A density function is a mathematical representation of how mass is distributed over a given area or volume. It's crucial for calculating mass properties such as the center of mass. In this problem, the density function is defined as \(\delta(x, y) = x^2 + y^2 +1\ lb/in^2\). This tells us that the density at any point \((x, y)\) on our lamina alters based on its coordinates.
Density functions can be simple or complex, depending on how the mass varies over the region considered. By integrating this density function over the region defined, we compute the total mass of the lamina, which is a necessary step in determining other physical properties like the center of mass.

Integration

Integration is a core concept in calculus that allows us to find quantities like area, volume, and total mass. It is particularly useful for problems involving variable densities, like the one in this exercise. Through integration, we can sum an infinite number of infinitesimally small parts to find a whole quantity.

• In the exercise, we set up integrals to find the mass of the lamina: \(M = \int_{0}^{1} \int_{0}^{1-x} (x^2 + y^2 + 1) \, dy \, dx\).
• The strategy involves evaluating inner and outer integrals to compute the overall mass.

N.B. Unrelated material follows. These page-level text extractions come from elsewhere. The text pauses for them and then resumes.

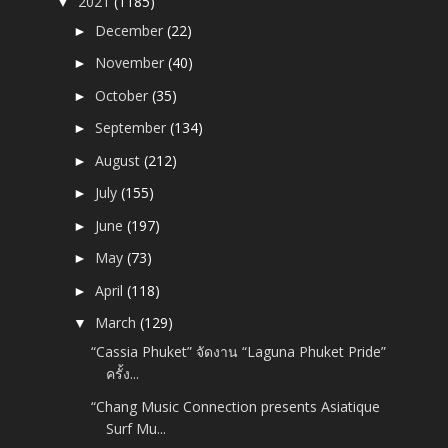
2021
(1185)
▼
December
(22)
►
November
(40)
►
October
(35)
►
September
(134)
►
August
(212)
►
July
(155)
►
June
(197)
►
May
(73)
►
April
(118)
►
March
(129)
▼
“Cassia Phuket” จัดงาน “Laguna Phuket Pride”
ครั้ง...
“Chang Music Connection presents Asiatique
Surf Mu...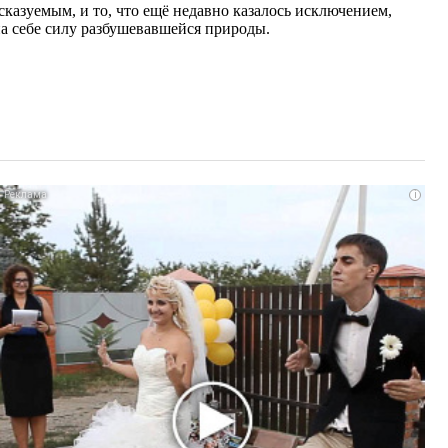
казуемым, и то, что ещё недавно казалось исключением,
на себе силу разбушевавшейся природы.
i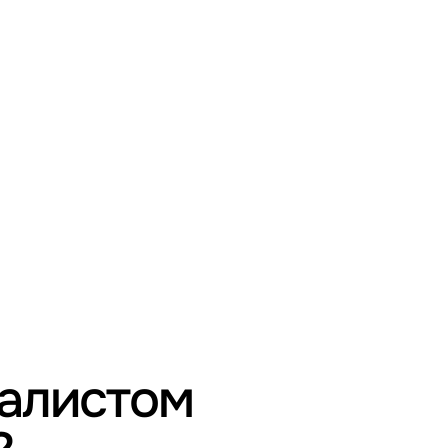
иалистом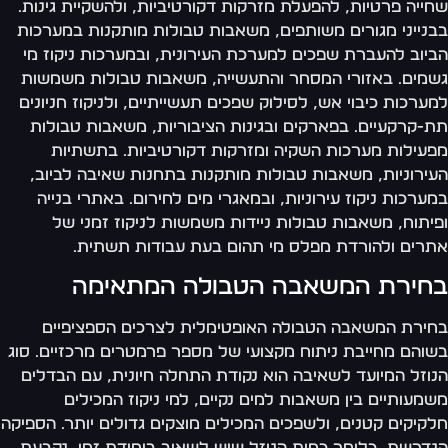
ייה פרטיות, להפעלת מזרקות דקורטיביות, ולהשקיית גינות.
נייני מגורים משותפים, משאבות טבולות מותקנות במערכות
יוב להעברת שפכים למערכת העירונית, ובמערכות ניקוז מי
מים. באזורי המסחר והתעשייה, משאבות טבולות משמשות
ערכות כיבוי אש, לסילוק שפכים תעשייתיים, ולניקוז חניונים
-קרקעיים. בפארקים ובגינות הציבוריות, משאבות טבולות
עילות מערכות השקיה ומזרקות דקורטיביות. בתשתיות
ירוניות, משאבות טבולות מותקנות בתחנות שאיבה לביוב,
ערכות ניקוז עירוניות, ובמאגרי מים לחירום. באתרי בנייה
יתוח, משאבות טבולות ניידות משמשות לניקוז זמני של
רים ולהורדת מפלס מי תהום בעת עבודות תשתית.
חירת המשאבה הטבולה המתאימה
ירת המשאבה הטבולה האופטימלית לצרכים הספציפיים
והם מחייבת ניתוח מקצועי של מספר פרמטרים מרכזיים. סוג
וזל המיועד לשאיבה הוא נקודת התחלה חיונית, עם הבדלים
מעותיים בין משאבות למים נקיים, למי ניקוז המכילים
קיקים קטנים, ולשפכים המכילים מוצקים גדולים יותר. הספיקה
דרשת, כלומר כמות הנוזל שיש לשאוב ביחידת זמן, נקבעת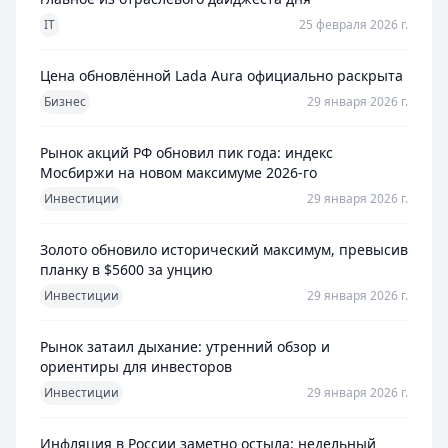
IT
25 февраля 2026 г.
Цена обновлённой Lada Aura официально раскрыта
Бизнес
29 января 2026 г.
Рынок акций РФ обновил пик года: индекс
Мосбиржи на новом максимуме 2026-го
Инвестиции
29 января 2026 г.
Золото обновило исторический максимум, превысив
планку в $5600 за унцию
Инвестиции
29 января 2026 г.
Рынок затаил дыхание: утренний обзор и
ориентиры для инвесторов
Инвестиции
29 января 2026 г.
Инфляция в России заметно остыла: недельный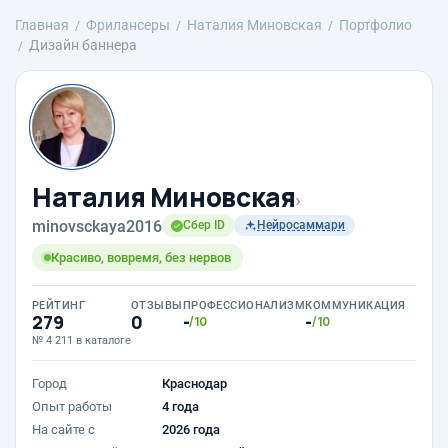
Главная
Фрилансеры
Наталия Миновская
Портфолио
Дизайн баннера
Наталия Миновская
›
minovsckaya2016
Сбер ID
Нейросаммари
Красиво, вовремя, без нервов
РЕЙТИНГ
ОТЗЫВЫ
ПРОФЕССИОНАЛИЗМ
КОММУНИКАЦИЯ
279
0
-
-
/10
/10
№ 4 211 в каталоге
Город
Краснодар
Опыт работы
4 года
На сайте с
2026 года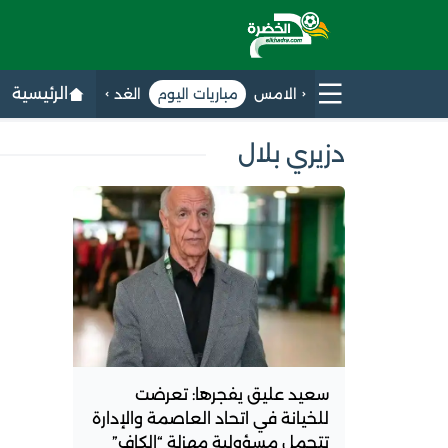
الرئيسية
الامس
مباريات اليوم
الغد
دزيري بلال
سعيد عليق يفجرها: تعرضت
للخيانة في اتحاد العاصمة والإدارة
تتحمل مسؤولية مهزلة “الكاف”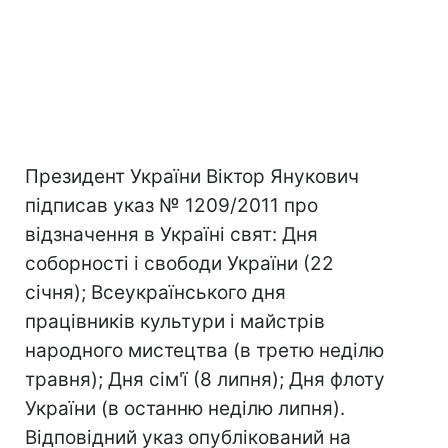
Президент України Віктор Янукович
підписав указ № 1209/2011 про
відзначення в Україні свят: Дня
соборності і свободи України (22
січня); Всеукраїнського дня
працівників культури і майстрів
народного мистецтва (в третю неділю
травня); Дня сім'ї (8 липня); Дня флоту
України (в останню неділю липня).
Відповідний указ опублікований на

By breaking the integration into manageable parts and addressing each component step by step, we ensure accurate calculation of both mass and moments, which are fundamental to understanding how the entire system behaves.

Coordinate Geometry

Coordinate geometry, also known as analytic geometry, pairs algebra with geometry, allowing us to solve geometrical problems with mathematical tools. In our problem, we consider a triangular region in a plane defined by three points: \((0,0), (1,0), (0,1)\).
The advantage of coordinate geometry is its ability to simplify complex calculus problems involving spatial figures. The vertices of the triangle define the region of interest, and the use of coordinates allows us to apply integration over this specific area.

• With the vertices known, we set boundaries for integration, crucial for calculating the mass and centre of mass efficiently.
• This precision helps with accurate computations, ensuring the integration limits truly reflect the shape and size of the region.

Through coordinate geometry, we can leverage formulas like the area of a triangle \(\frac{1}{2} \times \text{base} \times \text{height}\) to facilitate and validate our calculations, aligning algebraic techniques with geometric understanding.